──────── Excerpt provided ────────

NASA Developing Air Filters That Change Color When Dirty
Poor indoor air quality is widely associated with significant negative health impacts, but it's hard to know if an air filter is actually working.
NASA has funded development of air filter that change color as they remove toxic materials from the air. NASA plans to use the technology in space suits, but it can be applied to air filters for homes and commercial buildings.
Serionix, a startup changing the way we look at air, received a $750,000 contract from NASA to fund continued development of filters to remove toxic gases from next-generation spacesuit life support systems. The same technology is on its way into consumer products expected to launch within the year.
Serionix created high-performance filters based on a proprietary adsorptive coating technology called ColorfilTM, which changes colors as it removes toxic chemicals and odors from air, while killing viruses, bacteria, and mold. Based on preliminary testing, Colorfil filters effectively absorb pet odors. Through an intuitive, vibrant color change, Colorfil lets users know when the filters are working—and when they aren't.
NASA awarded funding to evaluate Colorfil technology for incorporation into the next generation of spacesuit and Personal Life Support System (PLSS), which is used during spacewalks to keep astronauts safe, healthy, and comfortable. The PLSS requires ultra-high performance air filtration to eliminate toxic chemicals such as ammonia and formaldehyde. This makes Serionix's color-changing air filters—built as a surprisingly effective antidote to cat-urine and other pet-related odors—a perfect fit.
"We are excited for the opportunity to work with NASA to send our Colorfil technology into space!" James Langer, Serionix's President, said.
"What's truly exciting, however, is how the funding will indirectly support launch of consumer products using the same core technology," Langer continued. "Consumers today have almost no visibility on what filters actually do for them—making purchasing decisions difficult, and making it nearly impossible to determine when it's time for replacement. With Colorfil, we are looking to change that."
The first phase of Serionix's project with the NASA SBIR (Small Business Innovation Research) program began in June of 2016, and overlapped with the successful beta launch of their Colorfil air purifier and HVAC filters. In this second phase, Serionix will develop a demonstration unit suitable for incorporation into NASA's spacesuit life support system. In the meantime, they will leverage partnerships with leading industrial players to launch products in residential, automotive, commercial, and high-end industrial applications.

────────

**Assigned task:**
Answer these from the article on color-changing air filters:
(a) How much money was in the contract NASA gave Serionix?
(b) What is the name of the coating technology Serionix's filters are based on?
(c) In what month and year did the first phase of Serionix's project with the NASA SBIR program begin?
The material after this has nothing to do with the article on color-changing air filters.

──────── Excerpted data ────────

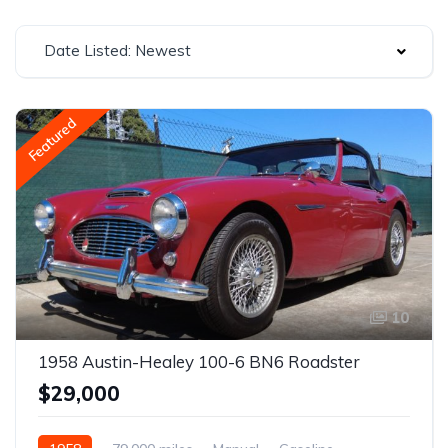
Date Listed: Newest
Featured
10
1958 Austin-Healey 100-6 BN6 Roadster
$29,000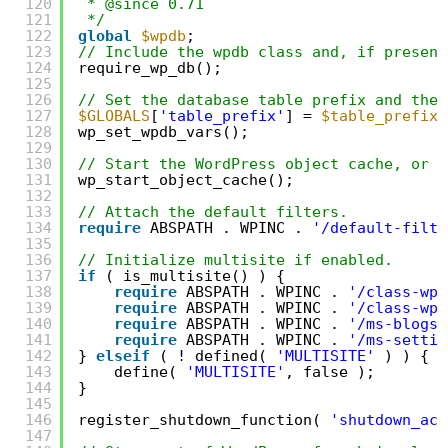
120
* @since 0.71
121
*/
122
global
$wpdb
;
123
// Include the wpdb class and, if present
124
require_wp_db();
125
126
// Set the database table prefix and the 
127
$GLOBALS
[
'table_prefix'
] = 
$table_prefix
;
128
wp_set_wpdb_vars();
129
130
// Start the WordPress object cache, or a
131
wp_start_object_cache();
132
133
// Attach the default filters.
134
require
ABSPATH . WPINC . 
'/default-filte
135
136
// Initialize multisite if enabled.
137
if
( is_multisite() ) {
138
require
ABSPATH . WPINC . 
'/class-wp-
139
require
ABSPATH . WPINC . 
'/class-wp-
140
require
ABSPATH . WPINC . 
'/ms-blogs.
141
require
ABSPATH . WPINC . 
'/ms-settin
142
} 
elseif
( ! defined( 
'MULTISITE'
) ) {
143
define( 
'MULTISITE'
, false );
144
}
145
146
register_shutdown_function( 
'shutdown_act
147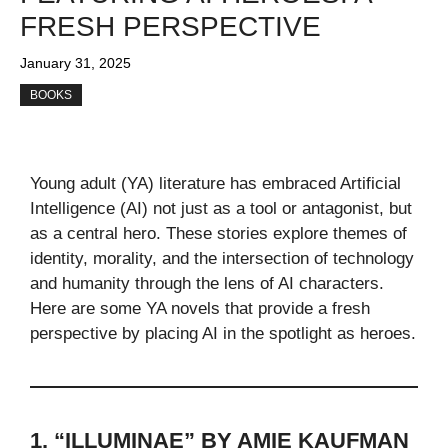
FRESH PERSPECTIVE
January 31, 2025
BOOKS
Young adult (YA) literature has embraced Artificial
Intelligence (AI) not just as a tool or antagonist, but
as a central hero. These stories explore themes of
identity, morality, and the intersection of technology
and humanity through the lens of AI characters.
Here are some YA novels that provide a fresh
perspective by placing AI in the spotlight as heroes.
1. “ILLUMINAE” BY AMIE KAUFMAN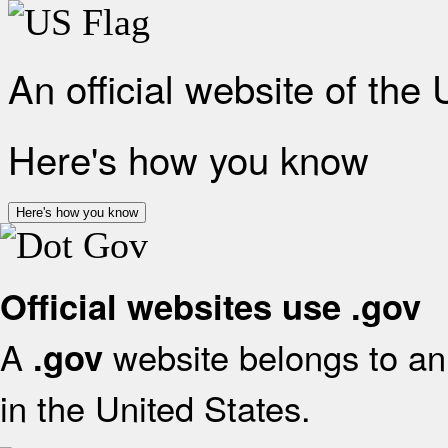
An official website of the
Here's how you know
Here's how you know
Official websites use .gov
A
website belongs to an 
.gov
in the United States.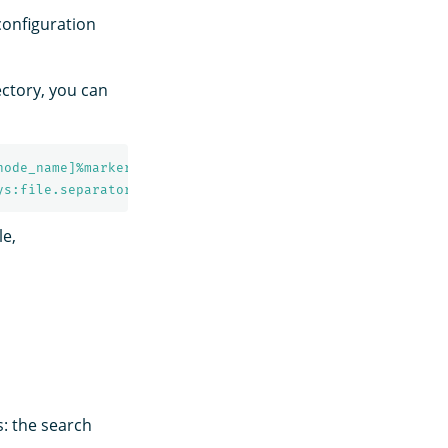
 configuration
ectory, you can
node_name]%marker %m%n
ys:file.separator}${sys:opensearch.logs.cluster_name}.lo
le,
s: the search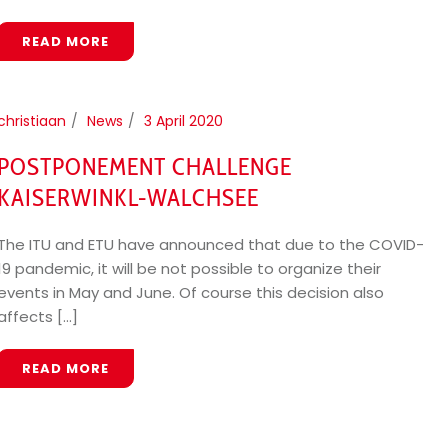
READ MORE
christiaan
News
3 April 2020
POSTPONEMENT CHALLENGE
KAISERWINKL-WALCHSEE
The ITU and ETU have announced that due to the COVID-
19 pandemic, it will be not possible to organize their
events in May and June. Of course this decision also
affects [...]
READ MORE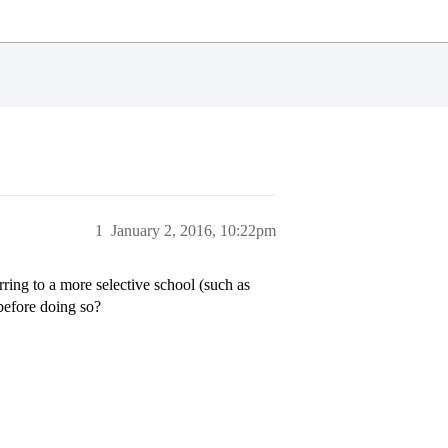
1
January 2, 2016, 10:22pm
erring to a more selective school (such as
before doing so?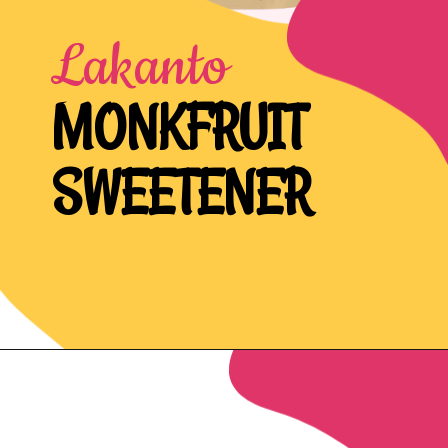
Lakanto
MONKFRUIT
SWEETENER
Opening
https://northernnester.com/lakanto-monkfruit-sweetener/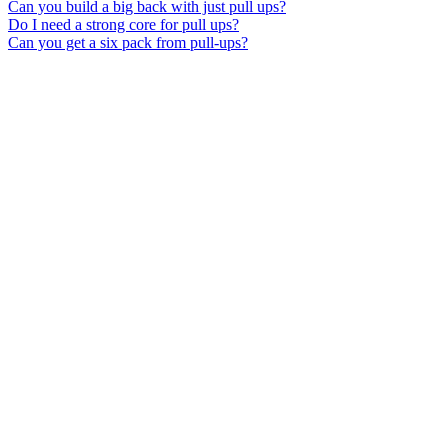
Can you build a big back with just pull ups?
Do I need a strong core for pull ups?
Can you get a six pack from pull-ups?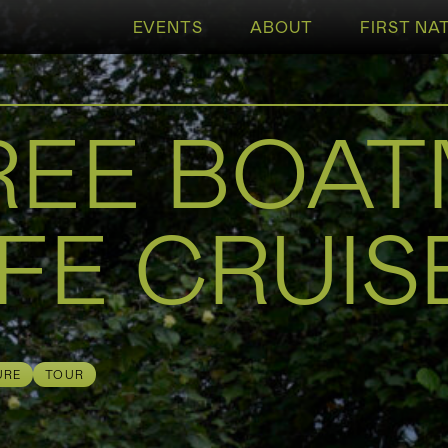
EVENTS
ABOUT
FIRST NA
REE BOA
FE CRUIS
URE
TOUR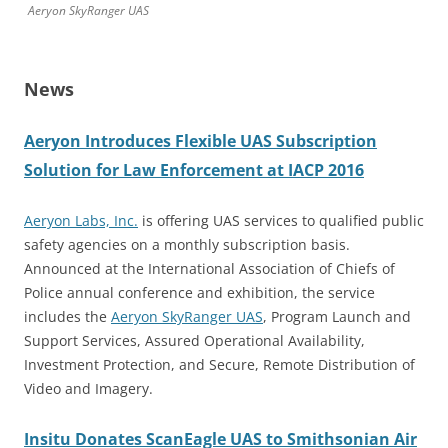
Aeryon SkyRanger UAS
News
Aeryon Introduces Flexible UAS Subscription
Solution for Law Enforcement at IACP 2016
Aeryon Labs, Inc.
is offering UAS services to qualified public
safety agencies on a monthly subscription basis.
Announced at the International Association of Chiefs of
Police annual conference and exhibition, the service
includes the
Aeryon SkyRanger UAS
, Program Launch and
Support Services, Assured Operational Availability,
Investment Protection, and Secure, Remote Distribution of
Video and Imagery.
Insitu Donates ScanEagle UAS to Smithsonian Air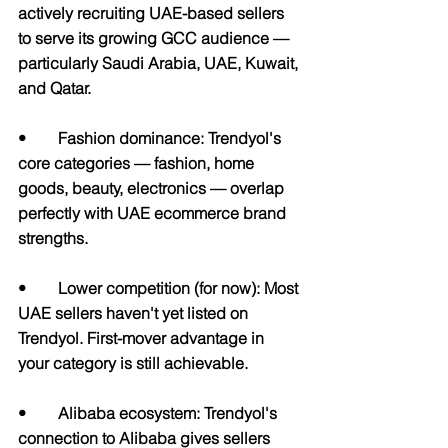
actively recruiting UAE-based sellers 
to serve its growing GCC audience — 
particularly Saudi Arabia, UAE, Kuwait, 
and Qatar.
•        Fashion dominance: Trendyol's 
core categories — fashion, home 
goods, beauty, electronics — overlap 
perfectly with UAE ecommerce brand 
strengths.
•       
 Lower competition (for now): 
Most 
UAE sellers haven't yet listed on 
Trendyol. First-mover advantage in 
your category is still achievable.
•        Alibaba ecosystem: Trendyol's 
connection to Alibaba gives sellers 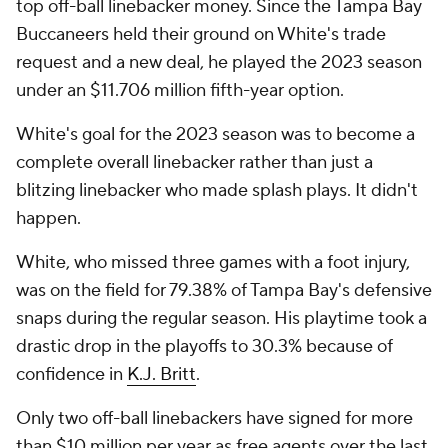
top off-ball linebacker money. Since the Tampa Bay
Buccaneers held their ground on White's trade
request and a new deal, he played the 2023 season
under an $11.706 million fifth-year option.
White's goal for the 2023 season was to become a
complete overall linebacker rather than just a
blitzing linebacker who made splash plays. It didn't
happen.
White, who missed three games with a foot injury,
was on the field for 79.38% of Tampa Bay's defensive
snaps during the regular season. His playtime took a
drastic drop in the playoffs to 30.3% because of
confidence in
K.J. Britt
.
Only two off-ball linebackers have signed for more
than $10 million per year as free agents over the last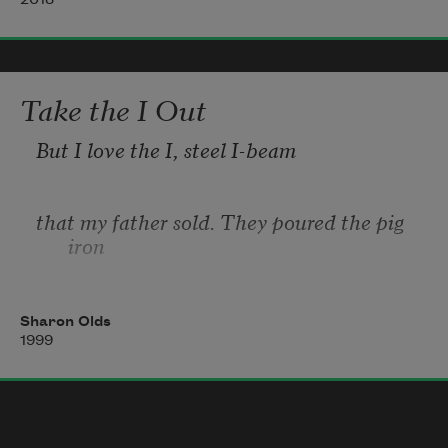
2018
who painted herself before she had 
children,
          before her topography was changed
by forces erosive as water and wind,
Take the I Out
But I love the I, steel I-beam
that my father sold. They poured the pig 
iron
into the mold, and it fed out slowly,
Sharon Olds
1999
a bending jelly in the bath, and it 
hardened,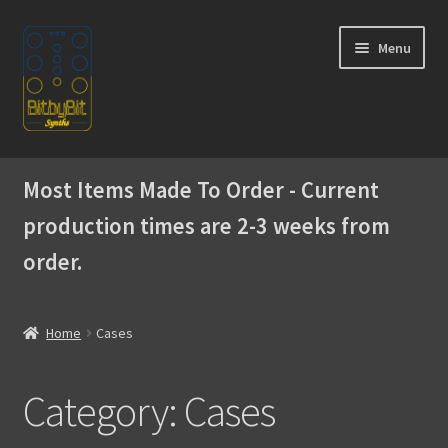
Skip
Skip
Menu
to
to
navigation
content
Home
Most Items Made To Order - Current
Expand
Products
production times are 2-3 weeks from
child
menu
order.
Expand
Instructions
child
menu
WaveBoy
Home
Cases
Colors
Category:
Cases
Blog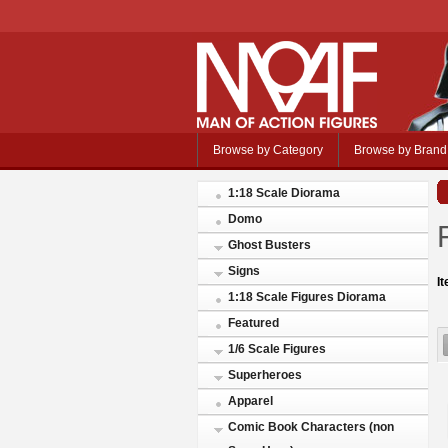
Browse by Category
Browse by Brand
1:18 Scale Diorama
Domo
Ghost Busters
Signs
I
1:18 Scale Figures Diorama
Featured
1/6 Scale Figures
Superheroes
Apparel
Comic Book Characters (non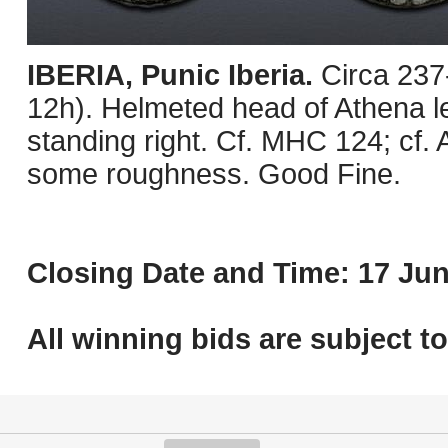
IBERIA, Punic Iberia.
Circa 237
12h). Helmeted head of Athena lef
standing right. Cf. MHC 124; cf.
some roughness. Good Fine.
Closing Date and Time: 17 Jun
All winning bids are subject t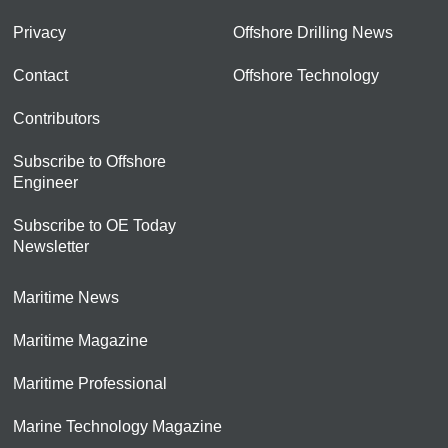
Privacy
Offshore Drilling News
Contact
Offshore Technology
Contributors
Subscribe to Offshore
Engineer
Subscribe to OE Today
Newsletter
Maritime News
Maritime Magazine
Maritime Professional
Marine Technology Magazine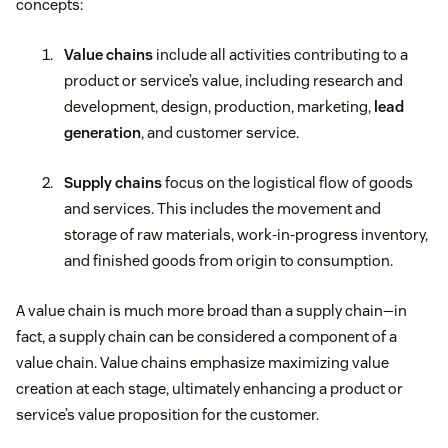
concepts:
Value chains
include all activities contributing to a
product or service’s value, including research and
development, design, production, marketing,
lead
generation
, and customer service.
Supply chains
focus on the logistical flow of goods
and services. This includes the movement and
storage of raw materials, work-in-progress inventory,
and finished goods from origin to consumption.
A value chain is much more broad than a supply chain—in
fact, a supply chain can be considered a component of a
value chain. Value chains emphasize maximizing value
creation at each stage, ultimately enhancing a product or
service’s value proposition for the customer.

────────

**Response below:**
(a) $750,000
(b) Colorfil
(c) June 2016